Around two-thirds of member countries which responded to the global cybercrime survey reported a significant use of COVID-19 themes for phishing and online fraud since the outbreak.
Ransomware + DDoS
Cybercriminals are increasingly using disruptive malware against critical infrastructure and healthcare institutions, due to the potential for high impact and financial benefit.
In the first two weeks of April 2020, there was a spike in ransomware attacks by multiple threat groups which had been relatively dormant for the past few months.
Law enforcement investigations show the majority of attackers estimated quite accurately the maximum amount of ransom they could demand from targeted organisations.
Data Harvesting Malware
Taking advantage of the increased demand for medical supplies and information on COVID-19, there has been a significant increase of cybercriminals registering domain names containing keywords, such as “coronavirus” or “COVID”. These fraudulent websites underpin a wide variety of malicious activities including C2 servers, malware deployment and phishing.
From February to March 2020, a 569 per cent growth in malicious registrations, including malware and phishing and a 788 per cent growth in high-risk registrations were detected and reported to INTERPOL by a private sector partner.
An increasing amount of misinformation and fake news is spreading rapidly among the public. Unverified information, inadequately understood threats, and conspiracy theories have contributed to anxiety in communities and in some cases facilitated the execution of cyberattacks.
Nearly 30 per cent of countries which responded to the global cybercrime survey confirmed the circulation of false information related to COVID-19. Within a one-month period, one country reported 290 postings with the majority containing concealed malware. There are also reports of misinformation being linked to the illegal trade of fraudulent medical commodities.
Other cases of misinformation involved scams via mobile text-messages containing ‘too good to be true’ offers such as free food, special benefits, or large discounts in supermarkets.
INTERPOL : Projection Of Future COVID-19 Cyberattacks
Here are INTERPOL’s projection of future COVID-19 cyberattacks :
- A further increase in cybercrime is highly likely in the near future. Vulnerabilities related to working from home and the potential for increased financial benefit will see cybercriminals continue to ramp up their activities and develop more advanced and sophisticated modi operandi.

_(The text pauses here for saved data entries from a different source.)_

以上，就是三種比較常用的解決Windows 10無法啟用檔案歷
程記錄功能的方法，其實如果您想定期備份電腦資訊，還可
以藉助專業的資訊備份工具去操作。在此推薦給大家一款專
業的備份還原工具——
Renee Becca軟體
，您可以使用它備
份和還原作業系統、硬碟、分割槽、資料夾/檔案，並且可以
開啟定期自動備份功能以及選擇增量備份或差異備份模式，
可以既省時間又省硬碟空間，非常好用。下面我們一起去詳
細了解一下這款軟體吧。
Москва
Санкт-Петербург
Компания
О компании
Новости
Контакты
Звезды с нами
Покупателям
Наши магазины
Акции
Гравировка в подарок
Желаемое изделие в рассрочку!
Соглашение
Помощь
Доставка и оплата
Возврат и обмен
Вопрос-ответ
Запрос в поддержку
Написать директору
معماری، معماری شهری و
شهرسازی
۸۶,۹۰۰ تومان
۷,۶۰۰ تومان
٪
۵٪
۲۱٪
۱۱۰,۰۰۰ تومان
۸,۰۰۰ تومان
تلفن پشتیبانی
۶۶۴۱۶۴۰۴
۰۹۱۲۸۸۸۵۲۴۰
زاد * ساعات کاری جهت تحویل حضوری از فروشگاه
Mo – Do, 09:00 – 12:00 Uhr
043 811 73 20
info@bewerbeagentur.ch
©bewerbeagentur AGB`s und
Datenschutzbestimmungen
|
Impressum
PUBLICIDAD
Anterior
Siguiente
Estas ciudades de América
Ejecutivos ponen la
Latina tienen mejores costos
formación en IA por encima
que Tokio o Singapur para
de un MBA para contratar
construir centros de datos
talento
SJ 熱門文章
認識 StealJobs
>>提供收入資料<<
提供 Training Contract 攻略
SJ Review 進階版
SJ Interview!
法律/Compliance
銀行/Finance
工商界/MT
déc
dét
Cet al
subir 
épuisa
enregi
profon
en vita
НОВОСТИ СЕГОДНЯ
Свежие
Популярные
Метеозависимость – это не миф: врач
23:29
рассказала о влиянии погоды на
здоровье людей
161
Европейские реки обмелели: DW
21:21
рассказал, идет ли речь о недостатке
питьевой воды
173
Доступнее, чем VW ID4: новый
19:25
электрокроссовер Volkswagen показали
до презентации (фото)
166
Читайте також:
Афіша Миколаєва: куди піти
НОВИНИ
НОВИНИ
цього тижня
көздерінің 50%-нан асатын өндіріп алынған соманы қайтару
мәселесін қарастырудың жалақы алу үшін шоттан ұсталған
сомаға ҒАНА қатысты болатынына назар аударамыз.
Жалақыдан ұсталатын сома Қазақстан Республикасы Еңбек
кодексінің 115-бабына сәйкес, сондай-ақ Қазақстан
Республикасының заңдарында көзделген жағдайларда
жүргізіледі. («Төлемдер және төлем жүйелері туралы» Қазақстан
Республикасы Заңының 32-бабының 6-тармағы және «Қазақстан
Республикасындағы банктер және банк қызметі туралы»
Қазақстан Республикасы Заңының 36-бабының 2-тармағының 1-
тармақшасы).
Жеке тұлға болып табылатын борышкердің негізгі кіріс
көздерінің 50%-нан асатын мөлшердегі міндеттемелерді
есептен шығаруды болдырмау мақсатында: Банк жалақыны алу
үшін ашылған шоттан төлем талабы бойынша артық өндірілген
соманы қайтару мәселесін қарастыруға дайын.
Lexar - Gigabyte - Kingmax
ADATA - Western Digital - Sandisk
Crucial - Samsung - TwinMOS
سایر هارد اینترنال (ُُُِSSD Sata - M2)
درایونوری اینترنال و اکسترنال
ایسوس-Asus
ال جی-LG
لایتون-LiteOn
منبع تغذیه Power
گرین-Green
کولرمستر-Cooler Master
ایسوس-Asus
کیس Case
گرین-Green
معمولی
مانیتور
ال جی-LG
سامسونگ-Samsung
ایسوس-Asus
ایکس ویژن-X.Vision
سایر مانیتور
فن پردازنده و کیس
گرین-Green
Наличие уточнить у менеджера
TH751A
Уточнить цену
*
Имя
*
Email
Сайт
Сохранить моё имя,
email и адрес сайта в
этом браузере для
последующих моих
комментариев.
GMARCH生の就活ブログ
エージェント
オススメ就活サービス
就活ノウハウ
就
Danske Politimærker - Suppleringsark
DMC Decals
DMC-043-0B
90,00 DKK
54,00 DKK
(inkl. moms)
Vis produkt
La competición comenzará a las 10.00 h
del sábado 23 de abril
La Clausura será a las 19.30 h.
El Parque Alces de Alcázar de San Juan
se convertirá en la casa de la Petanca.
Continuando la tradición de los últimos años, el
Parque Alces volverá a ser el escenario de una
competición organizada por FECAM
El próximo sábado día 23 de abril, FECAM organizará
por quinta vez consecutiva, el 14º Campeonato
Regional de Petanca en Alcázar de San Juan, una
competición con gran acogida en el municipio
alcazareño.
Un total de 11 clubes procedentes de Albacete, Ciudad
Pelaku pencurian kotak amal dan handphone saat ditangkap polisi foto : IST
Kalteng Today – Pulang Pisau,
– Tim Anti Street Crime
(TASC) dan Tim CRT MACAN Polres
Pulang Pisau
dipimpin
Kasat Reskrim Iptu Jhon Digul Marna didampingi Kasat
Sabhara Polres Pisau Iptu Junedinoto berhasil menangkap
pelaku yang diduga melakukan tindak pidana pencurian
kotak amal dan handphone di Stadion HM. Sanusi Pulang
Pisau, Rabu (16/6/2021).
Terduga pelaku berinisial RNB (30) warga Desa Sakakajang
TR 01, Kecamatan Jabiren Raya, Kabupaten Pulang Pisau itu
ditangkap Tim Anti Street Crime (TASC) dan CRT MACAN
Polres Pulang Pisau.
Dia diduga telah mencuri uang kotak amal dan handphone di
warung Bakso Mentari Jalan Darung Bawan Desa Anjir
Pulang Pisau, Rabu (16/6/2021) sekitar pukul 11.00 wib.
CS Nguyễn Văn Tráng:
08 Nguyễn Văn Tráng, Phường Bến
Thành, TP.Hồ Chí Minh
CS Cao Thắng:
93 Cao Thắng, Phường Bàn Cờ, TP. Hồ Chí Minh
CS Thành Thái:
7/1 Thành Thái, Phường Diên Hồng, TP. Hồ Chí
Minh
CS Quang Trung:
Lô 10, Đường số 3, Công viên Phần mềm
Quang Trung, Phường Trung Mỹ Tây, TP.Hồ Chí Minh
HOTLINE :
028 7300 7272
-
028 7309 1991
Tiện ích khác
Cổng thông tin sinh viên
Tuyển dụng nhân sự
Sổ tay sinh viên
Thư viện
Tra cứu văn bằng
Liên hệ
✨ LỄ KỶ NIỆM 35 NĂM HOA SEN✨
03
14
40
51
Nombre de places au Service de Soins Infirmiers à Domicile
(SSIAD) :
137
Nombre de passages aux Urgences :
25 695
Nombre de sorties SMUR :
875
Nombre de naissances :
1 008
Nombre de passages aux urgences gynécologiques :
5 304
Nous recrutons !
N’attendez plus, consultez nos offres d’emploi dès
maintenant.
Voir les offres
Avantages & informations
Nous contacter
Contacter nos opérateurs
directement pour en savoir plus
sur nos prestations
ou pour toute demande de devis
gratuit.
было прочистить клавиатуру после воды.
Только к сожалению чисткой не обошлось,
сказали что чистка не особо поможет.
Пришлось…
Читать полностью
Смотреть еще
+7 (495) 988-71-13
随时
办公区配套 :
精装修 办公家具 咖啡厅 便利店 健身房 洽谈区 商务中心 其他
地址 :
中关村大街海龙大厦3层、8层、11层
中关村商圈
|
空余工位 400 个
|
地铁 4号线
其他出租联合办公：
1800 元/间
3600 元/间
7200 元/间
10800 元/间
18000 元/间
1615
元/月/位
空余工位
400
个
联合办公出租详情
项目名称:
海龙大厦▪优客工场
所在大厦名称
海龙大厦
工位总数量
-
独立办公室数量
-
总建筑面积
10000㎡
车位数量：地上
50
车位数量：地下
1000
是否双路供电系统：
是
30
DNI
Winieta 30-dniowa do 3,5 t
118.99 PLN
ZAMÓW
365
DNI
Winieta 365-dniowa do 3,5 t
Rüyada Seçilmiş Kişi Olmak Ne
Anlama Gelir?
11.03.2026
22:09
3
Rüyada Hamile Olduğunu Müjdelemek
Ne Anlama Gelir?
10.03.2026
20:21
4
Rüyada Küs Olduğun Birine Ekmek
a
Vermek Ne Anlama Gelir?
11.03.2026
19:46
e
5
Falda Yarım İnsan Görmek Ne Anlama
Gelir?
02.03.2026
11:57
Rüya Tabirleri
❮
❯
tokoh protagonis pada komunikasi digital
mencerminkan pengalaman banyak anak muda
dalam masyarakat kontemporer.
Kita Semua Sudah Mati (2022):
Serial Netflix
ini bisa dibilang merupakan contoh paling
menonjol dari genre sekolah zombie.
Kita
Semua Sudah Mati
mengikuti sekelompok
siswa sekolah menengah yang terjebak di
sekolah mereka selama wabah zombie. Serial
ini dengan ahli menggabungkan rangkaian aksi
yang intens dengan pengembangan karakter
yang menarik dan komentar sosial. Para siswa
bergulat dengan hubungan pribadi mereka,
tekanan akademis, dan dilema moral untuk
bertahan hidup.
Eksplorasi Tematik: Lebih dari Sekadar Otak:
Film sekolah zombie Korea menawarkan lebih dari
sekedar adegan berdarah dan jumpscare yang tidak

- Threat actors are likely to continue proliferating coronavirus-themed online scams and phishing campaigns to leverage public concern about the pandemic.
- Business Email Compromise schemes will also likely surge due to the economic downturn and shift in the business landscape, generating new opportunities for criminal activities.
- When a COVID-19 vaccination is available, it is highly probable that there will be another spike in phishing related to these medical products as well as network intrusion and cyberattacks to steal data.